Standard is THE constructed format of Magic: The Gathering. It’s the format of Friday Night Magic. It’s also the first format that most new players enter the game through, and thus it is a gateway to the game. It’s also outrageously expensive, and incredibly hard to keep up with now that cards rotate out twice as often. Just how effective is that as a Gateway?

I’ve also had a lot of friends over this last year dropout of Magic. Some were folks who once were regulars at my local game store, others, very close friends who had been playing this game as long and fanatically as I have. All of them said variations of the same thing: “I can’t keep up. The last standard deck I built was no good in no time at all. It’s prerelease again? I missed the last one. I’m two standards out of date. My deck is no longer playable and buying a new one is too expensive.”

There was a time where I always had 2-3 Standard deck just for me, my wife always had one. These were decks that had been built by us, refined over time, honed and tested and had special places in our hearts.

Nowadays, I have one standard deck kicking around that holds no special connection to me, and my wife hasn’t had a standard deck in forever. Who can keep up? Who can afford to?

How to fix Standard:

Here’s some of the most important changes that I feel are critically in needed in Standard.
Let’s start with reprints. Block sets need more reprints than they currently have, which is next to nothing. While this does vary from set to set, out of 200+ new sets, oftentimes only half a dozen or fewer cards are reprints, and seldom are any of them needed.\

Standard might be the central constructed format, but you have to create connections to the other formats. Otherwise, people who don’t primarily play standard will have no reason to be a part of new set releases, whether it’s buying booster packs for draft or other, attending pre release, or having a standard deck to play at Friday night Magic.

I am not saying that new sets need reprints for the purposes of Modern. That’s just an added bonus. I am saying new sets need a greater volume of reprints for Standard, to get all players interested in what is the current set. If new sets do not have ANY interest to players of other formats, then you get player stagnation. If new sets have cards players of other formats want, then those players are more likely to see a reason to participate in some way with those sets. The reprinted cards may even interest them in the Standard format.

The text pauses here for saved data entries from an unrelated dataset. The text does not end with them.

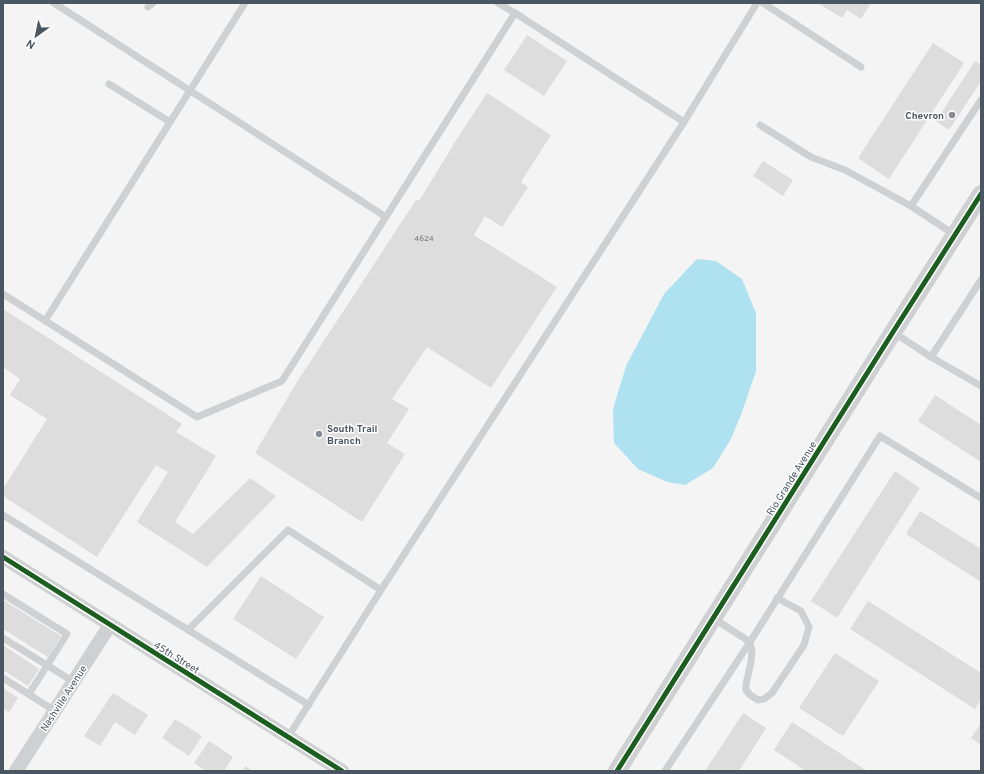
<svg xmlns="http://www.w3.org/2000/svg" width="984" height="774" font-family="Overpass,sans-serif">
	<rect width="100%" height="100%" fill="#f4f4f4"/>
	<path fill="#aee2f0" d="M697,259L716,261L742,279L756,313V371L742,412L731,439L713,468L685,485L667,482L638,469L614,443L613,409L626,366L664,294Z"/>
	<g fill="#ddddde">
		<path d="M818,3H871L861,19L847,10L842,18Z"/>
		<path d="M527,35L567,61L544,96L504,70Z"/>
		<path d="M933,43L964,63L889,179L858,158Z"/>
		<path d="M975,61L981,65V81L949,130L936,121Z"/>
		<path d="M487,93L551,135L521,182L528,187L502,227L485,216L474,235L557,287L491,388L427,347L392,399L409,409L387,443L405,454L362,522L255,453L295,385L416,200L419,201L455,142Z"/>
		<path d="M763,161L793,180L783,196L753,176Z"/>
		<path d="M3,309L182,424L176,432L216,456L175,522L193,534L250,478L276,496L207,567L137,522L168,472L156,465L97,557L3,496V489L47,419L10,395L20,379L3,367Z"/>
		<path d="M935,395L981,425V462L918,421Z"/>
		<path d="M895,471L920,488L837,618L811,601Z"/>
		<path d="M920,511L981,549V582L906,534Z"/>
		<path d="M261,576L324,617L296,659L233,619Z"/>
		<path d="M3,600L61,636L48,657L3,629Z"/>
		<path d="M868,601L981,673V699L975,709L850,629Z"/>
		<path d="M3,645L39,669L28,686L3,670Z"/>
		<path d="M835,653L879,681L843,736L799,708Z"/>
		<path d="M3,688L18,698L9,712L3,708Z"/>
		<path d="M113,693L148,715L135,735L115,722L100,746L84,736Z"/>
		<path d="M743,713L766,728L739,771H705Z"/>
		<path d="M175,719L202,736L189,756L162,738Z"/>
		<path d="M792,722L867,771H806L774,750Z"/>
		<path d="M981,723V745L971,738Z"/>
		<path d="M209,741L233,757L224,771H206L194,763Z"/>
		<path d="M245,766L253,771H242Z"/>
	</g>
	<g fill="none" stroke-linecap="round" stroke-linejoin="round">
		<g stroke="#ced0d2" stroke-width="7">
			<path d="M54,3L386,217"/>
			<path d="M763,3L861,67"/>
			<path d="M148,7L153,3"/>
			<path d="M515,13L684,122"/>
			<path d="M109,84L170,122"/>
			<path d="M760,125L811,157L845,170L911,206L955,235"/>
			<path d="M911,206L981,100"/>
			<path d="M3,294L197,417L282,381L515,13L498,3"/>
			<path d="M45,321L245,3"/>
			<path d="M893,332L931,357L981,386"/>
			<path d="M931,357L981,280"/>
			<path d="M3,515L309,705"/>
			<path d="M3,594L67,634L29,694"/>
			<path d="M713,618L750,642L752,652L751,662L746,684V690L750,695L758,700L764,699L772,693L804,645L809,627L801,611L777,598"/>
			<path d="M188,630L288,530L381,590"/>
			<path d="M3,638L74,682"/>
			<path d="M3,678L55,711"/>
			<path d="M288,737L381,590L684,122L757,3"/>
			<path d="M665,771L750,642L880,436L981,498"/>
		</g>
		<g stroke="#ced0d2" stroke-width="14">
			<path d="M3,557L342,771"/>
			<path d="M16,771L110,625"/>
		</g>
		<path stroke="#ced0d2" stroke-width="18" d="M617,771L893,332L981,194"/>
		<defs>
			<g id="cycleway">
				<path d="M3,557L342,771"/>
				<path d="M617,771L893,332L981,194"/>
			</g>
		</defs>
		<use href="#cycleway" stroke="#fff" stroke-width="8"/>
		<use href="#cycleway" stroke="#1b5e20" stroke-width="5"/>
	</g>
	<g fill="#868d94" stroke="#fff" stroke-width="1.5">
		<circle cx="952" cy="115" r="4"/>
		<circle cx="319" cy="434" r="4"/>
	</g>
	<g text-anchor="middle" stroke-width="3" stroke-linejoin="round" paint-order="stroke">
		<g font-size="8" fill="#707881">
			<text x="424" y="241">4624</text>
		</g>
		<g font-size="10" font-weight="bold" fill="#4a5661" stroke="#fff" text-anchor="end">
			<text x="944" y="119">Chevron</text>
			<text x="327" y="432" text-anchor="start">South Trail<tspan x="327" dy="12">Branch</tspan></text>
		</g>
		<g font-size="10" fill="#4a5661" stroke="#fff">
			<text transform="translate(791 478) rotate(-58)" y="4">Rio Grande Avenue</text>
			<text transform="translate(177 657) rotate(32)" y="4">45th Street</text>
			<text transform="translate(63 698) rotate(-57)" y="4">Nashville Avenue</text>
		</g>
	</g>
	<rect width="984" height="774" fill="none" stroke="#4a5661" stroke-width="8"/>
	<g transform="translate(36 36) rotate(213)" stroke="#ffffff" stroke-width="3" paint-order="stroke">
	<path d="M0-3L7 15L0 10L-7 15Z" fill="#4a5661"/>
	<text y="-6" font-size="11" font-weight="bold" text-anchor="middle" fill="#4a5661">N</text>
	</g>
</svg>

This of course would have a positive effect on those other formats as well, as reprints are severely needed for Modern and other formats, and those formats are not getting the needed reprints from supplemental product. It’s all interconnected. Strengthening one format, strengthens the others.

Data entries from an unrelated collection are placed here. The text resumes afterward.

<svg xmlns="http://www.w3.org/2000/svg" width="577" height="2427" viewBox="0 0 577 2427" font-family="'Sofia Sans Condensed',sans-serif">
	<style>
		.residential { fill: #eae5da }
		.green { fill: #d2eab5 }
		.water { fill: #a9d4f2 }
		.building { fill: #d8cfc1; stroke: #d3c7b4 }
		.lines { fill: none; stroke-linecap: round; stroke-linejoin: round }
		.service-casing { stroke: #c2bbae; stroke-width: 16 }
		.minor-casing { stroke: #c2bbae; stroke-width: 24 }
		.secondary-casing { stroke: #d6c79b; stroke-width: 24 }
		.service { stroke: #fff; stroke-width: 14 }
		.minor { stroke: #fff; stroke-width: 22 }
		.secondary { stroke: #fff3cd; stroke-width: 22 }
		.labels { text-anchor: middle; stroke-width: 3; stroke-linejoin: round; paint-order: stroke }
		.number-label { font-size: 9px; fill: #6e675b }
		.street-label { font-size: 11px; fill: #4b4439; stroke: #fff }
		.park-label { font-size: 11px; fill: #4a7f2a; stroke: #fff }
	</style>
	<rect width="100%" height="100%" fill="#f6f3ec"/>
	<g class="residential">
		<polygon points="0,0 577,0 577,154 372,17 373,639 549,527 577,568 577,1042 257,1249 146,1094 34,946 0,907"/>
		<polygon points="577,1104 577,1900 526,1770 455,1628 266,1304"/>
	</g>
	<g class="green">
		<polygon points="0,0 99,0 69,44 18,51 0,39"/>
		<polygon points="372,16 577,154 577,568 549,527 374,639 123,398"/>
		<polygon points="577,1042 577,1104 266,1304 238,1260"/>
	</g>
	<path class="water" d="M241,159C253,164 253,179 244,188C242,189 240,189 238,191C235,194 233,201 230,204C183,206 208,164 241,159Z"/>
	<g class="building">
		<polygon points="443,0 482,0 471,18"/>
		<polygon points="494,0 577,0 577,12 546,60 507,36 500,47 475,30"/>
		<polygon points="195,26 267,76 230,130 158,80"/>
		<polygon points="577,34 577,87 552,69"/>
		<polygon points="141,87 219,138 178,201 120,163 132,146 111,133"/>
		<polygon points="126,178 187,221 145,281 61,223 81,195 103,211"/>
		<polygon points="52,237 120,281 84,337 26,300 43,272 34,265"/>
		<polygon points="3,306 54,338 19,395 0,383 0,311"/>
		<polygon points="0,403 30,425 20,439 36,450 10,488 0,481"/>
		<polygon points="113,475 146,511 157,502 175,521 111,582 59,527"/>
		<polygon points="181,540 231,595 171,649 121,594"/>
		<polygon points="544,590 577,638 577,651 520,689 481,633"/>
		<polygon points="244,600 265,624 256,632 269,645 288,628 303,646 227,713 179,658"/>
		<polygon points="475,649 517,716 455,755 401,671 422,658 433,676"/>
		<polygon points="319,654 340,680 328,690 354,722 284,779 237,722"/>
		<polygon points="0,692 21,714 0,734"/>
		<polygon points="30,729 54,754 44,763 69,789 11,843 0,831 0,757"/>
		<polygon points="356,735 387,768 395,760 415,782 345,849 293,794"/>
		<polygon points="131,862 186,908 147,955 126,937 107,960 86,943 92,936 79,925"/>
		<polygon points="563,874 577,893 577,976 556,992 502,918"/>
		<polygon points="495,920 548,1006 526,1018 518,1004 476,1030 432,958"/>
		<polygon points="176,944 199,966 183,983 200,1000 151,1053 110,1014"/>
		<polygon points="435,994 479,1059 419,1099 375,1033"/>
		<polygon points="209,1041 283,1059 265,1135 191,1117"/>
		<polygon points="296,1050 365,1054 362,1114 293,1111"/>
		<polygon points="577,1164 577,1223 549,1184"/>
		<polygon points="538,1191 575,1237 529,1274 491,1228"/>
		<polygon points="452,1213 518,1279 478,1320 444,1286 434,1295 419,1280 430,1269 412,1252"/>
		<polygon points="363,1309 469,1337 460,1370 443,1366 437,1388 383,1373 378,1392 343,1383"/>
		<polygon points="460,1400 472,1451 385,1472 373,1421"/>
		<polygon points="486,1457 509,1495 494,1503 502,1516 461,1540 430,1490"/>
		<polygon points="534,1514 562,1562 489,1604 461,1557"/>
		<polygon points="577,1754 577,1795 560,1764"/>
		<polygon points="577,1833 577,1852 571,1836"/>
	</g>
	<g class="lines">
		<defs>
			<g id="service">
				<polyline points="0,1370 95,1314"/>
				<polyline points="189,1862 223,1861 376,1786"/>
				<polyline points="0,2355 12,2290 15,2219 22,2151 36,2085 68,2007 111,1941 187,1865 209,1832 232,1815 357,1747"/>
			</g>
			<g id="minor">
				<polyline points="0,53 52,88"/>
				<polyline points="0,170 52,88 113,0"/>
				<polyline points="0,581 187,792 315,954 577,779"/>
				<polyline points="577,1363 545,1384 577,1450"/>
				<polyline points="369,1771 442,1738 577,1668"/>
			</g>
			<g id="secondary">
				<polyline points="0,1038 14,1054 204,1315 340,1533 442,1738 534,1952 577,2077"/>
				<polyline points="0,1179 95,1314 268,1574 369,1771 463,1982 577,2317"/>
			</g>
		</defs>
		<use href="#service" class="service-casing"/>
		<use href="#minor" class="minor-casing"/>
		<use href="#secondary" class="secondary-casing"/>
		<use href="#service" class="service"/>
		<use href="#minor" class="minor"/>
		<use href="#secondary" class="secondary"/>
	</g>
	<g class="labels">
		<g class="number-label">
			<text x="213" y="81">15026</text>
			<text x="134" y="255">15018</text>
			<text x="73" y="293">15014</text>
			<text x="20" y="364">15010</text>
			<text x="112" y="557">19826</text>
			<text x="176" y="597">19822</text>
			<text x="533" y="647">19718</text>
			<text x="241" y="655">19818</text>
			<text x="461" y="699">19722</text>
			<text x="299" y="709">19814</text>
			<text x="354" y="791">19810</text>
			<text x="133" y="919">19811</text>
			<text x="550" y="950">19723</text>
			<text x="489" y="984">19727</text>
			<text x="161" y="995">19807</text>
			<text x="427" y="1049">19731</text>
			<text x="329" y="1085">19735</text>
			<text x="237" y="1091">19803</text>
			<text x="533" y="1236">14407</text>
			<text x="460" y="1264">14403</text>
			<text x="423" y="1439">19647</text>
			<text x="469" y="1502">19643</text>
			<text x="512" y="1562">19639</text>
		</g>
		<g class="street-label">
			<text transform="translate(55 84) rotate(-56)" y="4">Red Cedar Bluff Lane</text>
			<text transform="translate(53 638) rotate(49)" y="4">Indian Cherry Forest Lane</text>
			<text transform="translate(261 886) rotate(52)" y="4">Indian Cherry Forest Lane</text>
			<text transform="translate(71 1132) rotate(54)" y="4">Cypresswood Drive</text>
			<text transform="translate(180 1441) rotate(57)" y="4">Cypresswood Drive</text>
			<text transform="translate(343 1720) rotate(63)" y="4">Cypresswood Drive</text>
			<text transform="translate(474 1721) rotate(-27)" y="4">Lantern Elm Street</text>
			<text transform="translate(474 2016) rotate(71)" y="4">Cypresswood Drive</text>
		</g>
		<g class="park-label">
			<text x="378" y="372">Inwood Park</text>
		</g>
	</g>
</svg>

But the vast majority of cards will always be new, but there’s a big change needed in the nature of these new cards. Print less jank! It amazes me that some players still don’t realize that Wizards intentionally designs cards to be bad. This is so that in a draft environment, players must solve the puzzle of which cards in their hand are good, which bad, which are amazing and which are terrible, and thus this translates into the vast, vast majority of cards in a new set being completely worthless in constructed formats, least of all is standard.

The changes are too rapid, and while pro and aspiring pro players can keep up, your average Magic player, someone who isn’t going to GPs and PTQs and just want to go down to the shop and play, the people with school or jobs, it’s harder and harder to keep up.

Standard is the gateway constructed format to Magic: The Gathering. But as it currently stands, that Gateway is closed, and only those that can scale the fence can really get in.

More reprints.
Less jank.
Less frequent rotations.

That’s the key to unlocking that gate and letting everyone back in.